Que todo me importe es un defecto no una cualidad. Mejor dicho: el problema no es que todo me importe, sino que yo sea incapaz de contenerme y decida intervenir. La yedra en la reja que separa mi patio del jardín contiguo y me protege del sol y me sirve de barrera y es agradable a la vista y lleva décadas creciendo, no me pertenece. Por lo tanto, cuando llega el equipo de jardineros a cortarla casi al ras y yo interrogo al jefe amablemente para enterarme de si la van a quitar —me responde que no sabe, solo sigue instrucciones— estoy infringiendo una regla elemental de la propiedad privada. Sale molesta la señora de la casa y me explica que planean colocar una enredadera de plástico en el alambrado. Sé que en la punta de la lengua trae la frase “podemos hacer lo que se nos pegue la gana”. No la pronuncia porque le doy las gracias, sonrío y me retiro antes de que mi intervención provoque daños mayores. Por ejemplo, que construyan un muro de concreto y yo me quede sin nada; ya ni siquiera pueda asomarme por los huecos para averiguar cómo están los dos gatos que maúllan día y noche: los dejan afuera con el perro, tumbado en una colcha vieja. El señor de la casa a veces me manda mensajes para advertirme que asarán carne y me cuide del humo: “somos de Chihuahua”. No me atrevo a sugerir que convendría cambiar el tiro del asador, alejarlo de mi patio. Cierro las ventanas, cierro los ojos, cierro la boca.
Que me preocupe cómo nos comportamos unos con otros, unas con otras, no significa que, por preocuparme, yo me comporto bien. En la lectura de poesía en voz alta me obsesiono con el tiempo como si lo estuviera usando, abusivamente, solo yo. En el pequeño espacio hay una mesa y encima un micrófono. Doce personas escuchan adentro; tres jóvenes observan desde la banqueta.

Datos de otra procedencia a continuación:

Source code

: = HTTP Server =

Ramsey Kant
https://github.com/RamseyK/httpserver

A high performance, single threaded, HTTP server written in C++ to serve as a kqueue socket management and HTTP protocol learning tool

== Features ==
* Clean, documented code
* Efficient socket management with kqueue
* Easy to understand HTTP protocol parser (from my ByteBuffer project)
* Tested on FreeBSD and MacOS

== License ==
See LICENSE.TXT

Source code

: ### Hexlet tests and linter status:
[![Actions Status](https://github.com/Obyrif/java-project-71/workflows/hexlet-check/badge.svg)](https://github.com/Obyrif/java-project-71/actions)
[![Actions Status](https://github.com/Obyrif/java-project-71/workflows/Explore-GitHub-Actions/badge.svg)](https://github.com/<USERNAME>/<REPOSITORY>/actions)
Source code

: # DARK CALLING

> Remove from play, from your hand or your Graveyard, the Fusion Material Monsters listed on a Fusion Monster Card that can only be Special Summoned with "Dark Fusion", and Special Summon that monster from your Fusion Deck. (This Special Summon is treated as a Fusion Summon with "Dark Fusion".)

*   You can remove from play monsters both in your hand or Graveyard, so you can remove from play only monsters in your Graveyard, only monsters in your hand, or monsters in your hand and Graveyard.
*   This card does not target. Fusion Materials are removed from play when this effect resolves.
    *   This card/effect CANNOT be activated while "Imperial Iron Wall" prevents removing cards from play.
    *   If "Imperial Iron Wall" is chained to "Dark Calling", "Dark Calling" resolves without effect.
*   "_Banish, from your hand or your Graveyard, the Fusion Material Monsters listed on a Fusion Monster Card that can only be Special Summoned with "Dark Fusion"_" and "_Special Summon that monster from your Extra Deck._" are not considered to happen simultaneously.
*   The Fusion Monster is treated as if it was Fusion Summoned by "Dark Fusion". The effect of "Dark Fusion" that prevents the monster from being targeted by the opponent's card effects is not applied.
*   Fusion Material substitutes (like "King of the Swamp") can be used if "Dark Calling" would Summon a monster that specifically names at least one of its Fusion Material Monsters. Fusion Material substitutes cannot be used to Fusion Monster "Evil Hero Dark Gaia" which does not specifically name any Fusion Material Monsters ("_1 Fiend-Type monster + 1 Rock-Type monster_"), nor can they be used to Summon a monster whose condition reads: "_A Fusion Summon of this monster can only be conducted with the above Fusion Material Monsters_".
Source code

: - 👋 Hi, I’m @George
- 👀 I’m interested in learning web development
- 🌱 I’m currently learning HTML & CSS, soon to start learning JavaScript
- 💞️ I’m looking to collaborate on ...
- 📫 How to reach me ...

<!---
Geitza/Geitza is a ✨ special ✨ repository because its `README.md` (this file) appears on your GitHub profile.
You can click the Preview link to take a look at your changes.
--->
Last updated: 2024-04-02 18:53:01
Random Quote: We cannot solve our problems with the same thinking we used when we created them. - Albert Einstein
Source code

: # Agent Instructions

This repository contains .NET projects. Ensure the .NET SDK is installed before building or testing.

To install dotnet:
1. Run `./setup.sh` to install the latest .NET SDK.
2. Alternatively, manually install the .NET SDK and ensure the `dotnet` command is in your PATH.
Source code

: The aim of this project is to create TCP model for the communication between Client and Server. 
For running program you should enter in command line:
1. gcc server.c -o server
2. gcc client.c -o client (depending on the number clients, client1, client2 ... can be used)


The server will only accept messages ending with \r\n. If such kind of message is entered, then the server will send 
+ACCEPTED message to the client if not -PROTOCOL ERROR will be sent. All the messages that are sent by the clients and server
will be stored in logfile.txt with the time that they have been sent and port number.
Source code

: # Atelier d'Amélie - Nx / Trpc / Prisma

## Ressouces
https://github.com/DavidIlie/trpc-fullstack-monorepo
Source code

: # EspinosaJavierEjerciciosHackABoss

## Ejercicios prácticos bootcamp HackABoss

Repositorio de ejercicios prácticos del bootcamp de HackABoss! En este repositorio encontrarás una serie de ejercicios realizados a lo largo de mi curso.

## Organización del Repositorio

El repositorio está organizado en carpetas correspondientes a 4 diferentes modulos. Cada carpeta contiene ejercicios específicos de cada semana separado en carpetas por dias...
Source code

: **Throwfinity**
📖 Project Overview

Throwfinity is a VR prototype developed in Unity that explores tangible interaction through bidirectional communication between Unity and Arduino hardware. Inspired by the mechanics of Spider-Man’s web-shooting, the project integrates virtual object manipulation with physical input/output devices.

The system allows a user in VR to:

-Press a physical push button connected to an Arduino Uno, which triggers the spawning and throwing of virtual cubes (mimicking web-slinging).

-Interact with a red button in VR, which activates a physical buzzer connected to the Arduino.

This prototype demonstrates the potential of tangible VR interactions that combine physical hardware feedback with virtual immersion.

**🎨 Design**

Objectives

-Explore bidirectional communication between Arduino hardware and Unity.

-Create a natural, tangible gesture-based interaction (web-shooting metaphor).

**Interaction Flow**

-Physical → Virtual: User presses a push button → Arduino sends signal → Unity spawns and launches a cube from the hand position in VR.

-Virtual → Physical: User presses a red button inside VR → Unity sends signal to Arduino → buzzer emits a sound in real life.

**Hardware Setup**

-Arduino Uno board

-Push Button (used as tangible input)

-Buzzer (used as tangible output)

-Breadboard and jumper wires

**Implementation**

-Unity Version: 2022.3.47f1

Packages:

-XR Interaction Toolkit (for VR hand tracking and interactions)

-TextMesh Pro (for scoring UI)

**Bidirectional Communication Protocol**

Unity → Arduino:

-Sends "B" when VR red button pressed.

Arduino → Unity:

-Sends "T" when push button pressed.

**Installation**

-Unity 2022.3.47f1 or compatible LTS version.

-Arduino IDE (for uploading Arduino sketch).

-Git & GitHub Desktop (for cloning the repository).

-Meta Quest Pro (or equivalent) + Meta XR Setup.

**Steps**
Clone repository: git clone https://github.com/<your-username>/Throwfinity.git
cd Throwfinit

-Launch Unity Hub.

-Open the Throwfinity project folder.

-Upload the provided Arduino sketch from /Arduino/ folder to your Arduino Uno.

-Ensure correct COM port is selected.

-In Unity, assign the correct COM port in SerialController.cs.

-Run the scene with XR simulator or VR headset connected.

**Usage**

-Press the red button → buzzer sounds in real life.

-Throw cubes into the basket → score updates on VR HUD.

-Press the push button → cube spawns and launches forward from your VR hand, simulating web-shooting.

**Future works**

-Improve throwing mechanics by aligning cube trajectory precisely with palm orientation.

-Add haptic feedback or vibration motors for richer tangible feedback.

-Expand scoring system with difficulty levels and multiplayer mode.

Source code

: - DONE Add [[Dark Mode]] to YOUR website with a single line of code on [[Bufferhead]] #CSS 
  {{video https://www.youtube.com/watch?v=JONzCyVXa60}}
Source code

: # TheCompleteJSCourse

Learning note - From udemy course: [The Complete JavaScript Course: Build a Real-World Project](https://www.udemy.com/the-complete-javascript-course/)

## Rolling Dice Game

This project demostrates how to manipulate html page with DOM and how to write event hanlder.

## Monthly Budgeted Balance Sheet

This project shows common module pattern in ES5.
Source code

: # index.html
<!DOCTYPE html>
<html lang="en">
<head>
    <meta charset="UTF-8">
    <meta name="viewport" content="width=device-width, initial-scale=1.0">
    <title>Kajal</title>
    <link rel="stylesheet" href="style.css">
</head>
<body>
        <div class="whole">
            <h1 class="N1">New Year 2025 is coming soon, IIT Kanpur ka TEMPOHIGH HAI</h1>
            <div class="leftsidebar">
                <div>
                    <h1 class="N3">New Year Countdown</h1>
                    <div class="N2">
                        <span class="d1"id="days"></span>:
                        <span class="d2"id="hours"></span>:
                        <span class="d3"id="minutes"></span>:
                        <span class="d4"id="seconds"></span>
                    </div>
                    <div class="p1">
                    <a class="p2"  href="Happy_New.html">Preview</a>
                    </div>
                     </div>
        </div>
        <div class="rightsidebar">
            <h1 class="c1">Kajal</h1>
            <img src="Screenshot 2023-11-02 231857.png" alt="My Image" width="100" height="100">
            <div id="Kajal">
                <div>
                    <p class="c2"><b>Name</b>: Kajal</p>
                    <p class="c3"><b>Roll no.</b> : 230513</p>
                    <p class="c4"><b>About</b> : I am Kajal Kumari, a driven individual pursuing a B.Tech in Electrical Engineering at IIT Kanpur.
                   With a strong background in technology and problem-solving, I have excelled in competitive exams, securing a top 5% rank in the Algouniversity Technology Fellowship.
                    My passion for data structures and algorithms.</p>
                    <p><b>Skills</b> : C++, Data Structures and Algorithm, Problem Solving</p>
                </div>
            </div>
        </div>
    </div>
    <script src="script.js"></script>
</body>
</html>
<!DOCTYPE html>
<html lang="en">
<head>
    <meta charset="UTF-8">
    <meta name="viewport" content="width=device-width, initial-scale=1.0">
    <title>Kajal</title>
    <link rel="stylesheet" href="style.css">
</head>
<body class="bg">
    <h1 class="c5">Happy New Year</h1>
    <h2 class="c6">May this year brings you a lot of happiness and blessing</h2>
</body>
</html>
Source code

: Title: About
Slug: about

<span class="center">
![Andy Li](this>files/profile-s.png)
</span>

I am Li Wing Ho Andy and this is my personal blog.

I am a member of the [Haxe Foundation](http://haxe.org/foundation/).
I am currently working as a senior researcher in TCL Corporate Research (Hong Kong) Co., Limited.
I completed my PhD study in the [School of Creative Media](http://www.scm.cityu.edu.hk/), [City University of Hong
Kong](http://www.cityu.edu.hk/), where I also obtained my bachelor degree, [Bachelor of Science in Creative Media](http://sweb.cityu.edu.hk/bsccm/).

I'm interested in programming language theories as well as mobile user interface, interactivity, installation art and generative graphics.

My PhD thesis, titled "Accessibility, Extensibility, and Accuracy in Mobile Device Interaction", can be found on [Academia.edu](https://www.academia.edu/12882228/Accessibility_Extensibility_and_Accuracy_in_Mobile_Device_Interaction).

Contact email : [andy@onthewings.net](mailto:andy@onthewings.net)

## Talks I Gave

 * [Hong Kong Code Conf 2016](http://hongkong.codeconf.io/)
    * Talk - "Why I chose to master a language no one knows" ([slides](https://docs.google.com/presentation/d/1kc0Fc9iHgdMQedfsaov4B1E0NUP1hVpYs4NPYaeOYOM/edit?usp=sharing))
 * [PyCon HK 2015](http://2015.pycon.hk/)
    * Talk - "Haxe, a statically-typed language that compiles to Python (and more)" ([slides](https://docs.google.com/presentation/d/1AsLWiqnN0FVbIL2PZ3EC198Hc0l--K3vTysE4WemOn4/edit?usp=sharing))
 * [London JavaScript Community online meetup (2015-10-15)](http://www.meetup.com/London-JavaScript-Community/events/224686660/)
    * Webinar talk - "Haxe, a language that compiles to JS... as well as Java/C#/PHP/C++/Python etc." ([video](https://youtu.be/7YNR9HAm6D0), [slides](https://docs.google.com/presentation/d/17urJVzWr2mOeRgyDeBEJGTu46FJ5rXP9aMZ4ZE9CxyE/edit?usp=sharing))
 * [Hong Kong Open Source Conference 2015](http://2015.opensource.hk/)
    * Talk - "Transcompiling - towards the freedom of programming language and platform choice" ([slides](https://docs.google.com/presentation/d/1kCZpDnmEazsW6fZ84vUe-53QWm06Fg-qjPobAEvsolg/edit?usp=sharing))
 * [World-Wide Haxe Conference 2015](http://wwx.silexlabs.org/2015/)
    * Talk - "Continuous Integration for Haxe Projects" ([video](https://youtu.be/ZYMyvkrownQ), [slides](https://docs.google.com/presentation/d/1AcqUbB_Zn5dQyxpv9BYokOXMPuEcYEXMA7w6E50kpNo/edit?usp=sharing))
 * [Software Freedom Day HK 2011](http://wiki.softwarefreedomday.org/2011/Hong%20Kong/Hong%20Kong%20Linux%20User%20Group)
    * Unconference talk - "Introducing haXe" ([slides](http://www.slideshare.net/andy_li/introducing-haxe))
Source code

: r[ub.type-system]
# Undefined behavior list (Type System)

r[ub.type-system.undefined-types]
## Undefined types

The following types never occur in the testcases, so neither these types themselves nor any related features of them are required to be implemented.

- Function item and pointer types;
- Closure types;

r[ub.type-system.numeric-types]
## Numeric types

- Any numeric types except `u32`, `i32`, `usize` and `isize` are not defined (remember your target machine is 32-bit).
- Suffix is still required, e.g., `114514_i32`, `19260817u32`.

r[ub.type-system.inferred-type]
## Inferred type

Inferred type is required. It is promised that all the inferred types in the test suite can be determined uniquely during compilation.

Para eximirme de cualquier error, traspié, declaro que no he escrito poemas en seis años. Agradezco las atenciones. Mientras el poeta lee a mi lado, la poeta junto a él revisa su celular, se levanta, se acerca al organizador para pedirle ayuda. Pienso en las ceremonias, las nuevas costumbres, los archivos instantáneos, mi falta de práctica. Suben a redes las fotografías del evento: en mi cara se notan las huellas de mis discusiones conmigo misma. Debo comenzar a alarmarme.
Que haya realidades simultáneas permite cancelar las menos oportunas. En un periódico de fecha reciente se afirma (por enésima vez) que Elena Garro es más talentosa que Octavio Paz. Para los lectores, sobre todo, las lectoras, ha de seguir siendo necesario recalcar, primero, la rivalidad entre ambos escritores y, segundo, la obvia superioridad de ella, con lo cual se condena a Garro a que siempre se la lea en relación con Paz (no creo que ocurra a la inversa). Me pregunto —no con candidez— si ese mayor talento de Garro se mide comparando cada uno de sus libros con cada uno de los de Paz o solo Los recuerdos del porvenir con la obra entera de él. En la discordia son preferibles los papeles secundarios.